Mike starrte den Direktor von Andara-House verblüfft an. Bis sie zurück waren, würde es später Nachmittag sein, wenn nicht Abend. Was um alles in der Welt glaubte McIntire dann noch melden zu können?

Er kam nicht dazu, etwas zu sagen, denn in diesem Moment hatte die Barkasse das Ufer erreicht. Der Bootsrumpf schlug mit einem dumpfen Laut gegen den Kai, und im selben Moment wurde die Planke zu ihnen heruntergeworfen; der zweite Matrose sprang von Bord und wickelte das Ende eines handstarken Taues um einen der eisernen Poller, die in regelmäßigen Abständen über dem Ufer aufragten.

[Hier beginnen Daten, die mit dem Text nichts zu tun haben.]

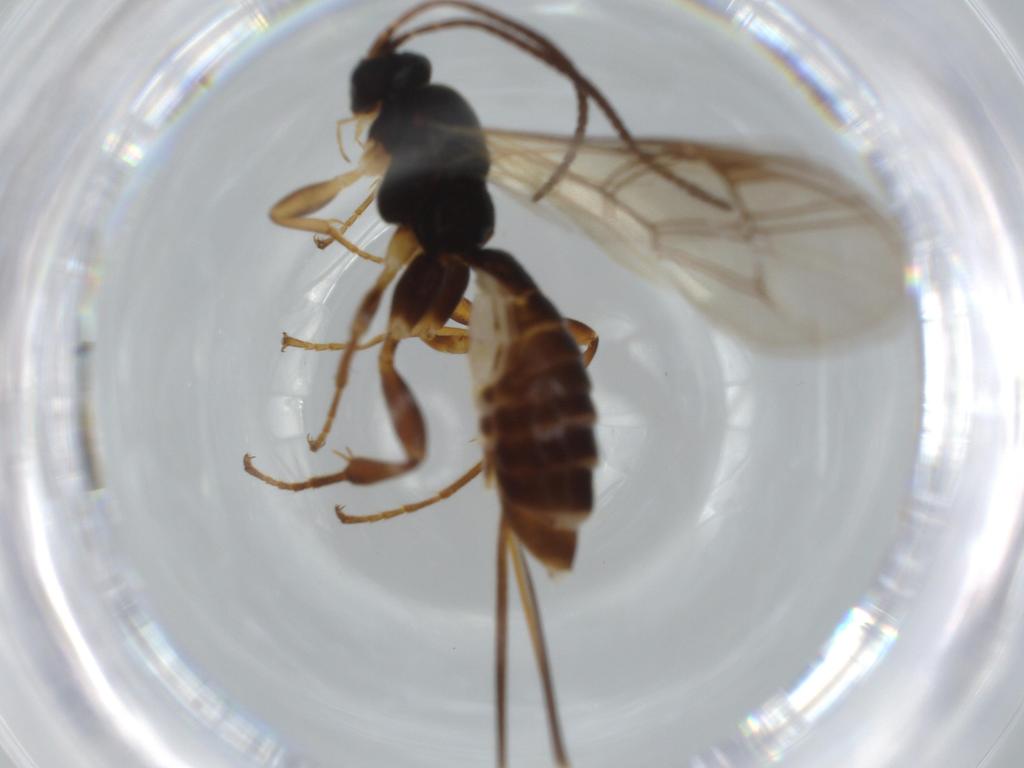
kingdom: Animalia
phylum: Arthropoda
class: Insecta
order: Hymenoptera
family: Ichneumonidae
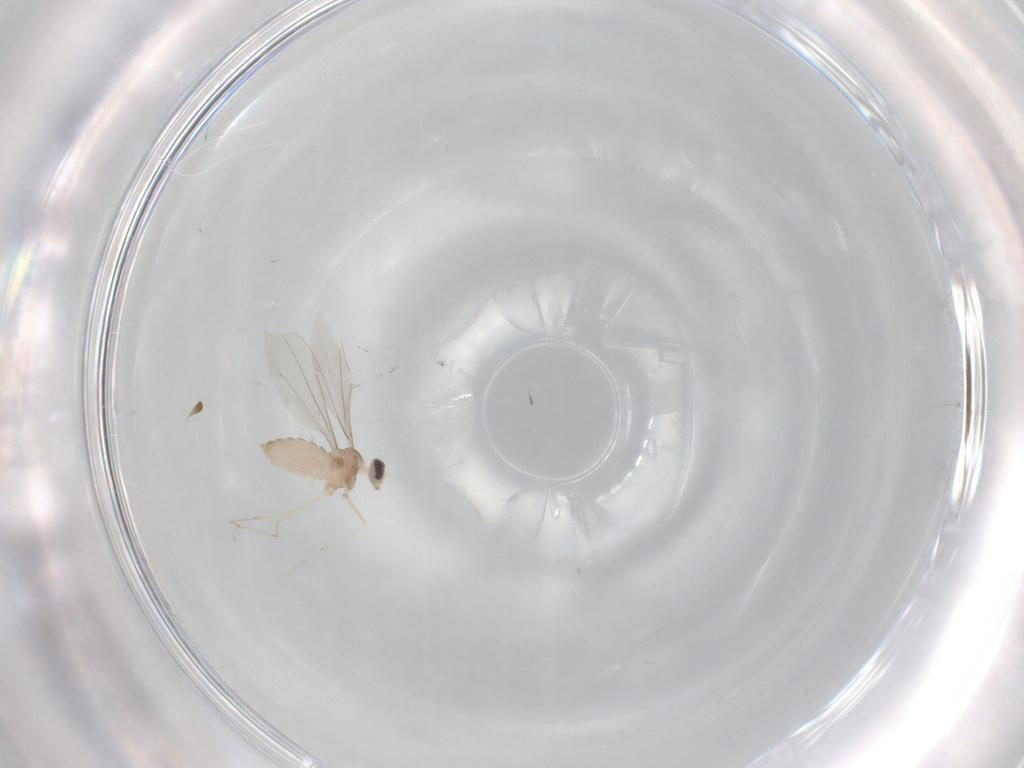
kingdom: Animalia
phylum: Arthropoda
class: Insecta
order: Diptera
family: Cecidomyiidae
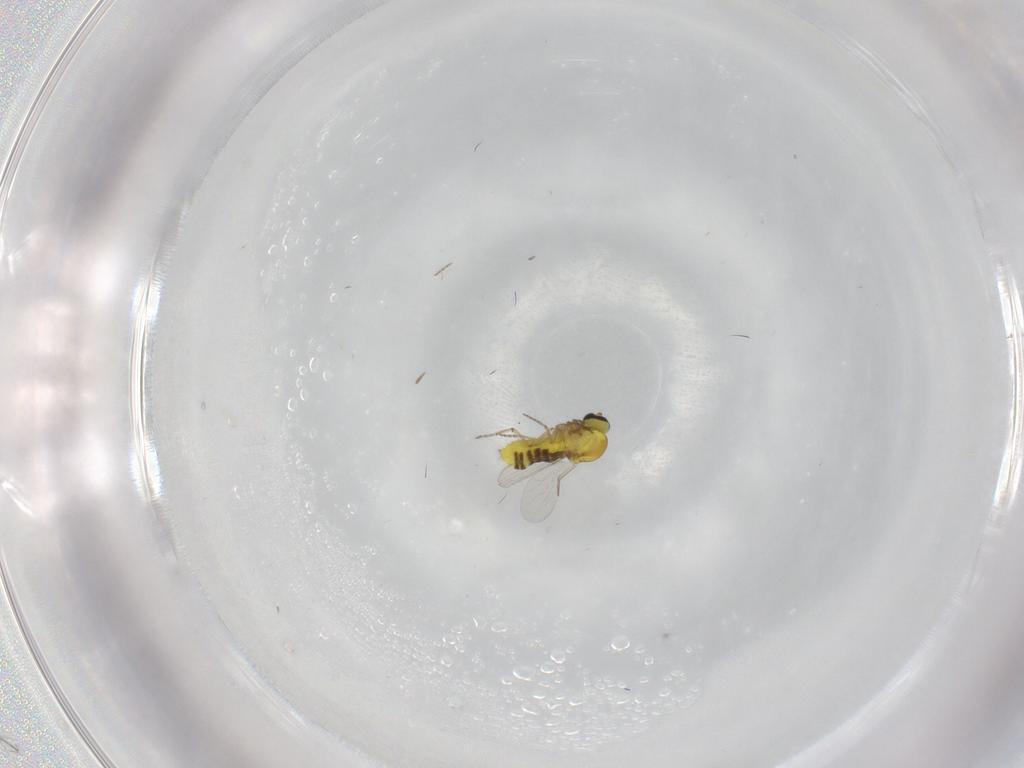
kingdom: Animalia
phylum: Arthropoda
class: Insecta
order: Diptera
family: Ceratopogonidae
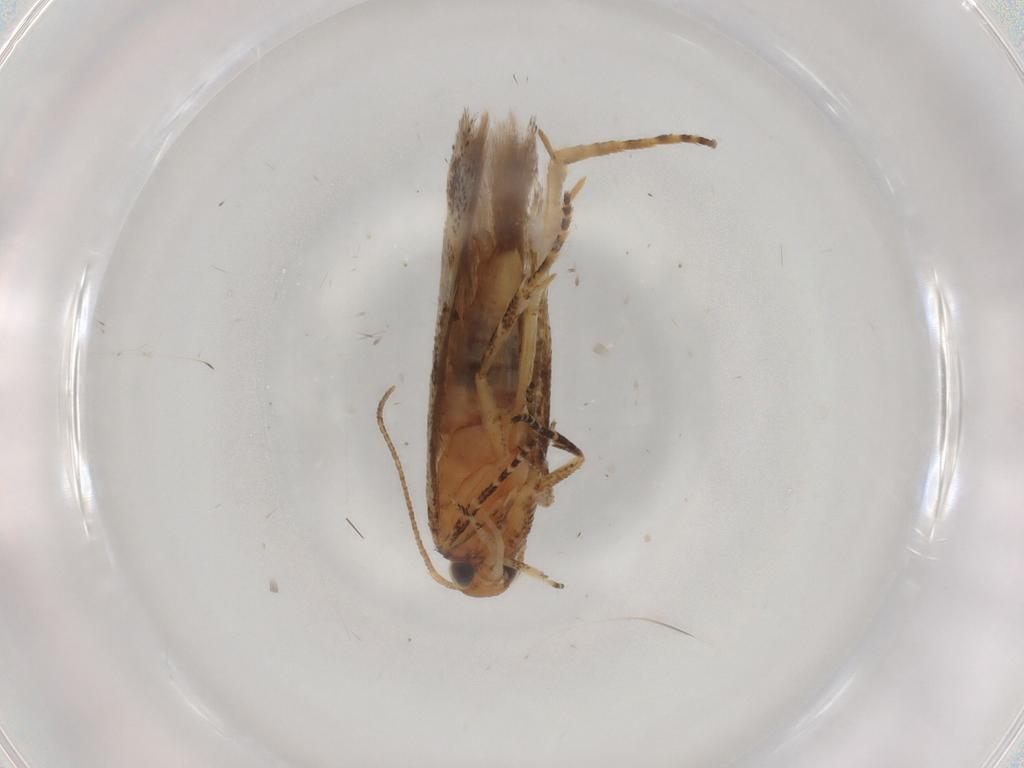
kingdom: Animalia
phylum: Arthropoda
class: Insecta
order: Lepidoptera
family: Gelechiidae
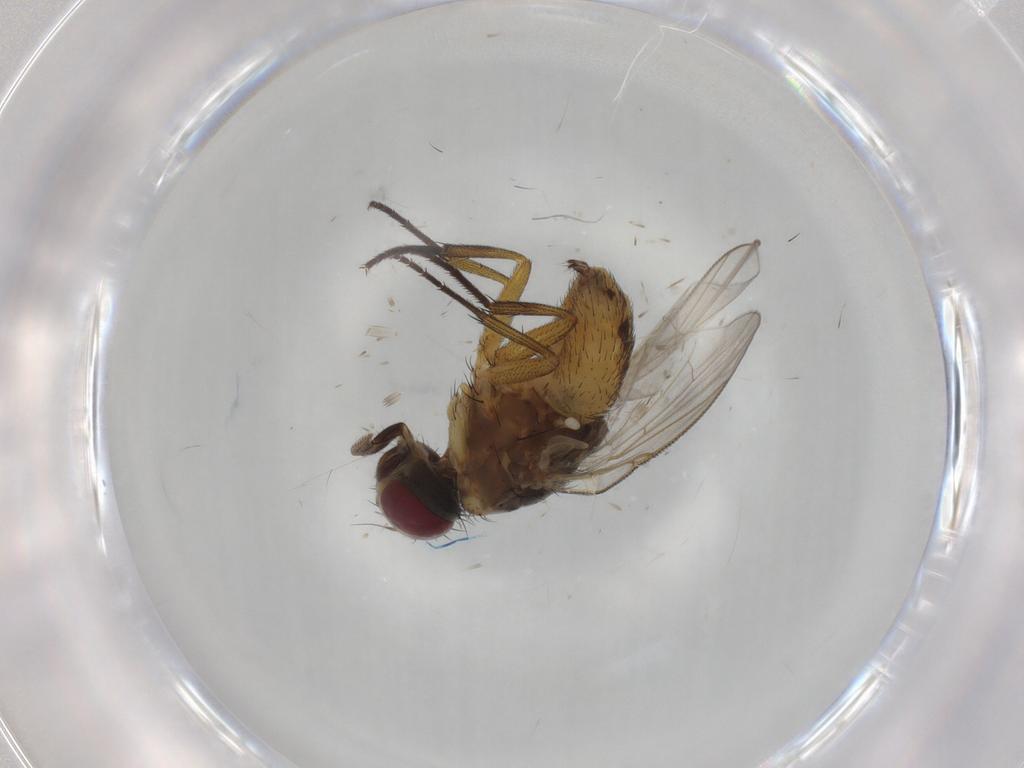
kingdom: Animalia
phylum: Arthropoda
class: Insecta
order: Diptera
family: Muscidae
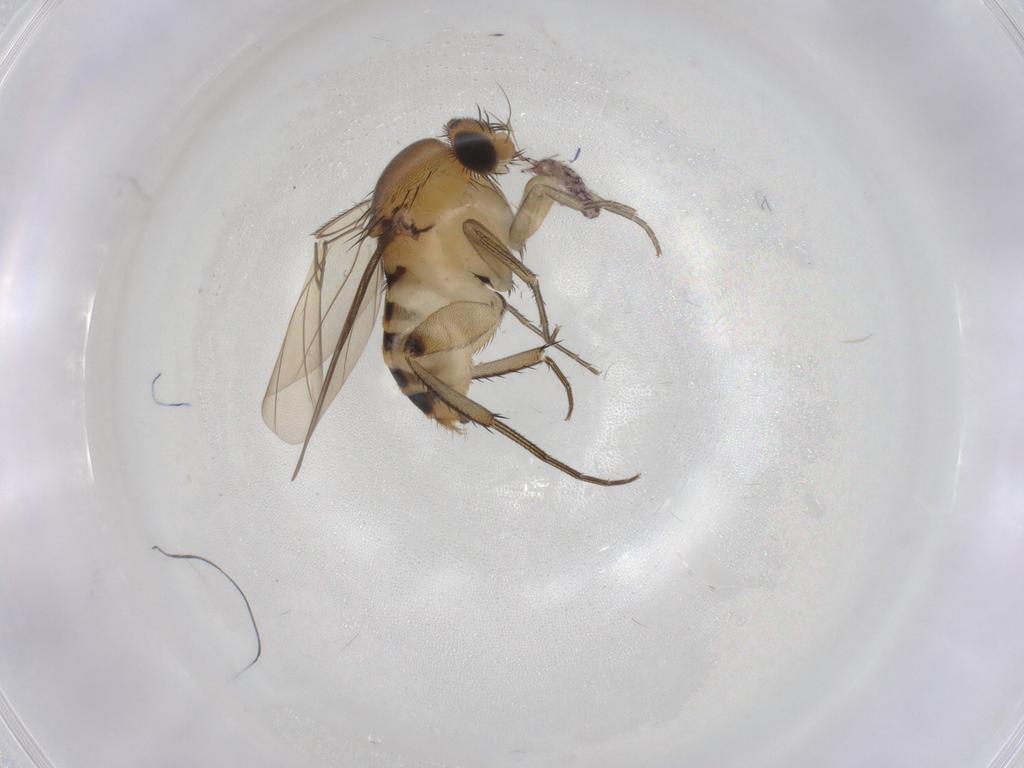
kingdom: Animalia
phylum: Arthropoda
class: Insecta
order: Diptera
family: Sciaridae
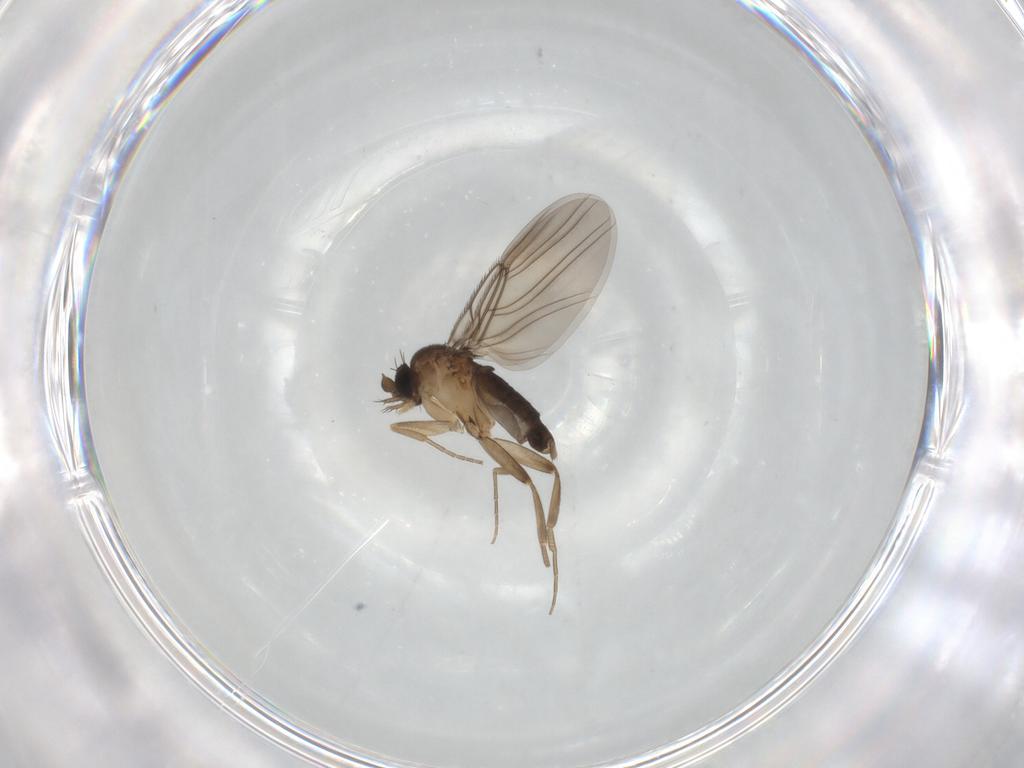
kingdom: Animalia
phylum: Arthropoda
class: Insecta
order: Diptera
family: Phoridae
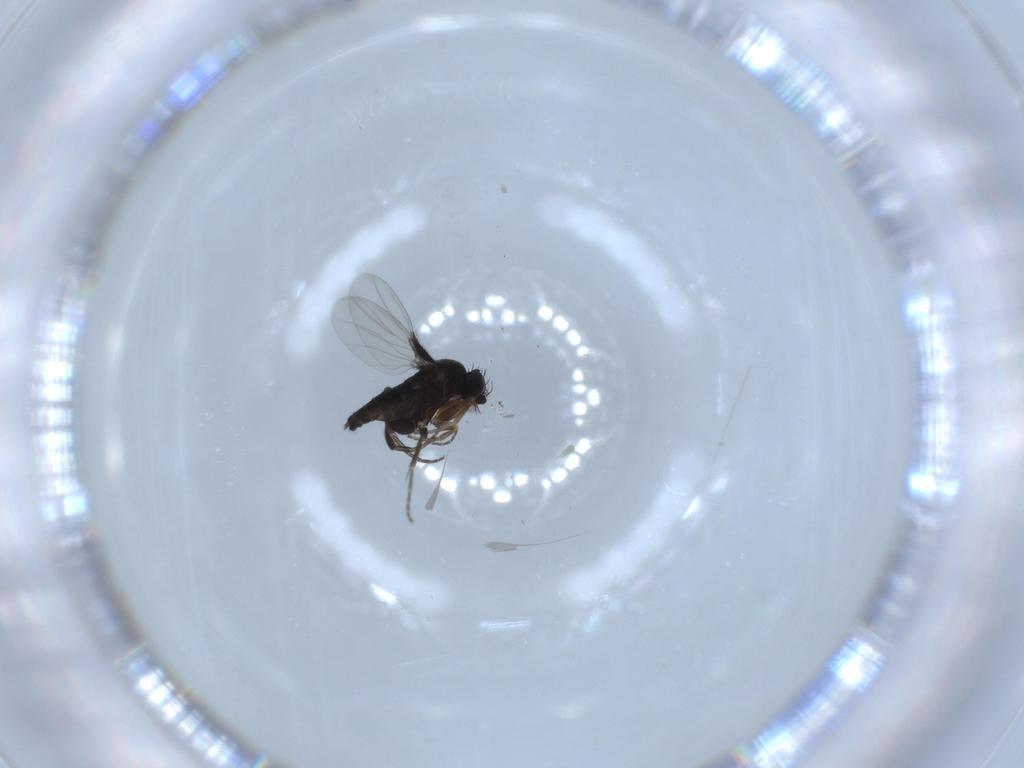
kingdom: Animalia
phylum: Arthropoda
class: Insecta
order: Diptera
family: Phoridae
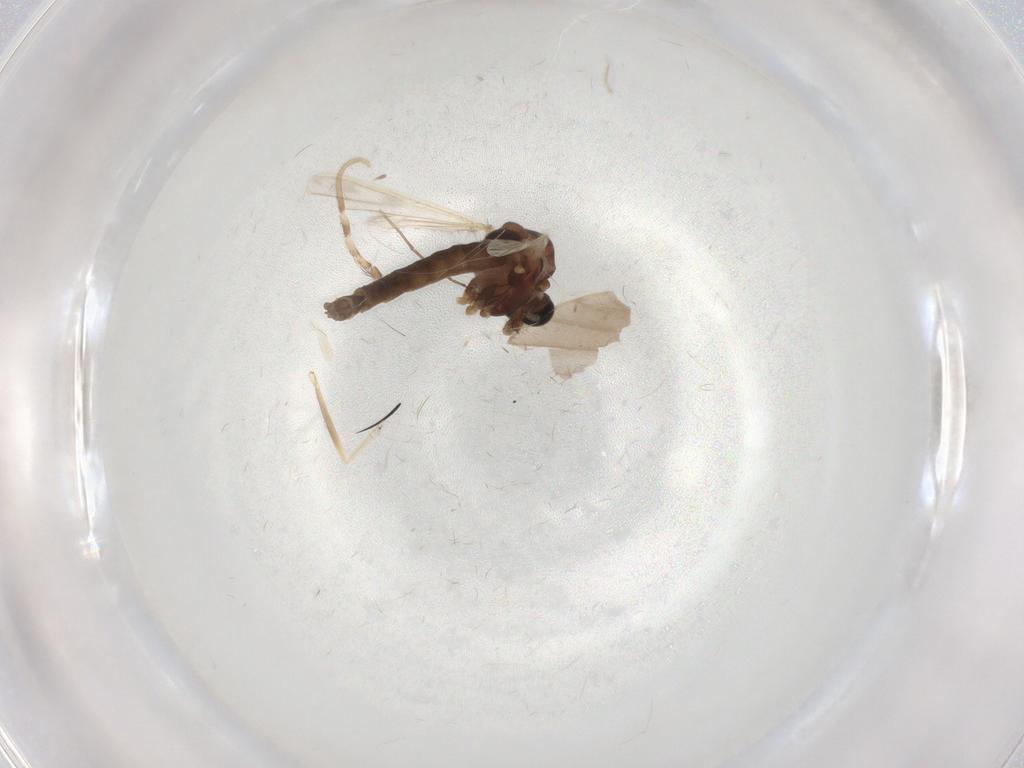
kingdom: Animalia
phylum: Arthropoda
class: Insecta
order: Diptera
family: Chironomidae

»Beeilt euch«, sagte McIntire mit einer ungeduldigen Geste. »Wir haben genug Zeit verloren.« Als keiner der Jungen reagierte, trat Miß McCrooder als erste auf die schmale Planke, um mit kleinen, vorsichtigen Schritten zum Boot überzuwechseln. Sie wirkte sehr nervös, und Mike war sicher, daß das nicht nur an dem schmalen Steg lag, über den sie balancieren mußte. Auf ihrem Gesicht lag ein angespannter Ausdruck. Von ihrer gewohnten Fröhlichkeit war nichts mehr zu entdecken, und jetzt fiel ihm auch wieder ein, wie schweigsam sie auf dem Weg hierher gewesen war.

Juan stemmte die behandschuhten Fäuste in die Hüften und maß das Boot mit einem stirnrunzelnden Blick. »Keine Hoheitszeichen«, sagte er mürrisch. »Sie haben den Namen und die Kennung überpinselt, seht euch das an. Was soll denn der Unfug?«

»Juan, Ben - bitte«, seufzte McIntire. »Laßt euch doch nicht zu jeder einzelnen Bewegung auffordern! Wenn ihr hierbleiben wollt, dann sagt es, und wir fahren auf der Stelle ins Internat zurück!«

Das gab den Ausschlag. Die beiden beeilten sich, hinter Miß McCrooder in die Barkasse hinabzusteigen, und auch André und Chris - und nach einem letzten Blick die Straße hinunter schließlich auch Mike - folgten ihnen.